▶ **抜粋**
::::::::
公式アカウント

強制徴用被害者が南外交部長官へ書簡

2022年09月07日 20:30 社会を知る~今週のnewsトピック~

日本社会や在日同胞を取り巻くニューストピックを週に一度、紹介する。

強制徴用被害者が南外交部長官へ書簡

南朝鮮の大法院(最高裁)は、8月以降、強制徴用被害者に対する賠償としての日本企業の南朝鮮内資産売却(現金化)に関する最終決定を見送っている。これに伴い、尹錫悦政権は、日・南間の外交的解決について公言しているが、内外からは批判が相次いでいる。
::::::::
▶ **データ**
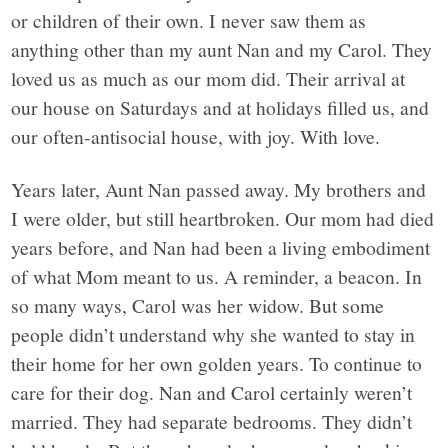
or children of their own. I never saw them as
anything other than my aunt Nan and my Carol. They
loved us as much as our mom did. Their arrival at
our house on Saturdays and at holidays filled us, and
our often-antisocial house, with joy. With love.
Years later, Aunt Nan passed away. My brothers and
I were older, but still heartbroken. Our mom had died
years before, and Nan had been a living embodiment
of what Mom meant to us. A reminder, a beacon. In
so many ways, Carol was her widow. But some
people didn’t understand why she wanted to stay in
their home for her own golden years. To continue to
care for their dog. Nan and Carol certainly weren’t
married. They had separate bedrooms. They didn’t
::::::::
▶ **練習問題**
1. 抜粋の「日本社会や在日同胞を取り巻くニューストピックを週に一度、紹介する。」から「外からは批判が相次いでいる。」までの部分を、「ニューストピック」を「話題」に置き換えて書き直せ。
2. 強制徴用被害者の書簡を扱った記事の続きを、最後の文の後から書き継げ。

▶ **各問の解答**
1.
日本社会や在日同胞を取り巻く話題を週に一度、紹介する。

強制徴用被害者が南外交部長官へ書簡

南朝鮮の大法院(最高裁)は、8月以降、強制徴用被害者に対する賠償としての日本企業の南朝鮮内資産売却(現金化)に関する最終決定を見送っている。これに伴い、尹錫悦政権は、日・南間の外交的解決について公言しているが、内外からは批判が相次いでいる。

2.
大法院は2018年、三菱重工業に対し、強制徴用被害者である梁錦徳さんと李性珠さんへの損害賠償を命じる判決を確定した。しかし、企業側がそれに応じなかったため、南朝鮮内の資産売却を命令。これに対し三菱側は今年4月に再抗告。先月19日の「審理不続行」決定期限を越したものの、南朝鮮内では、主審の大法官(最高裁判事)の退任前に正式決定が下されるとの見方が優勢だった。しかし、大法官が結論を出さないまま今月2日に退任したため、問題は棚上げ状態にある。司法の腰抜け対応には、7月26日付で、南の外交部が提出した判決留保を求める意見書が影響しているとみられる。この意見書に対し、被害者支援団体からは「加害企業の立場で裁判に介入した」として批判があがり、また9月1日には、強制徴用被害者の梁錦徳さんが外交部長官あての公開書簡を送った。

梁さんは書簡で、「日本に行けば中学校に行かせてくれると言うので、クラス長が先に行けと言われて私が行くことになりました。それがすべて嘘でした」と強制徴用当時の経緯に言及。そのうえで「お金のためならとっくに諦めました。 私は日本から謝罪されるまでは死んでも死にきれません。大法院で勝訴したという話を聞いてとても嬉しかったです。 それなのに何年目ですか? なぜ政府は一言も言えずに黙っているのですか」と、南政府の姿勢を強く非難した。

強制徴用被害者が死去

今月1日、強制徴用被害者のチョン・オクナムさんが死去した。享年92歳。南朝鮮の太平洋戦争被害者補償推進協議会などが明らかにした。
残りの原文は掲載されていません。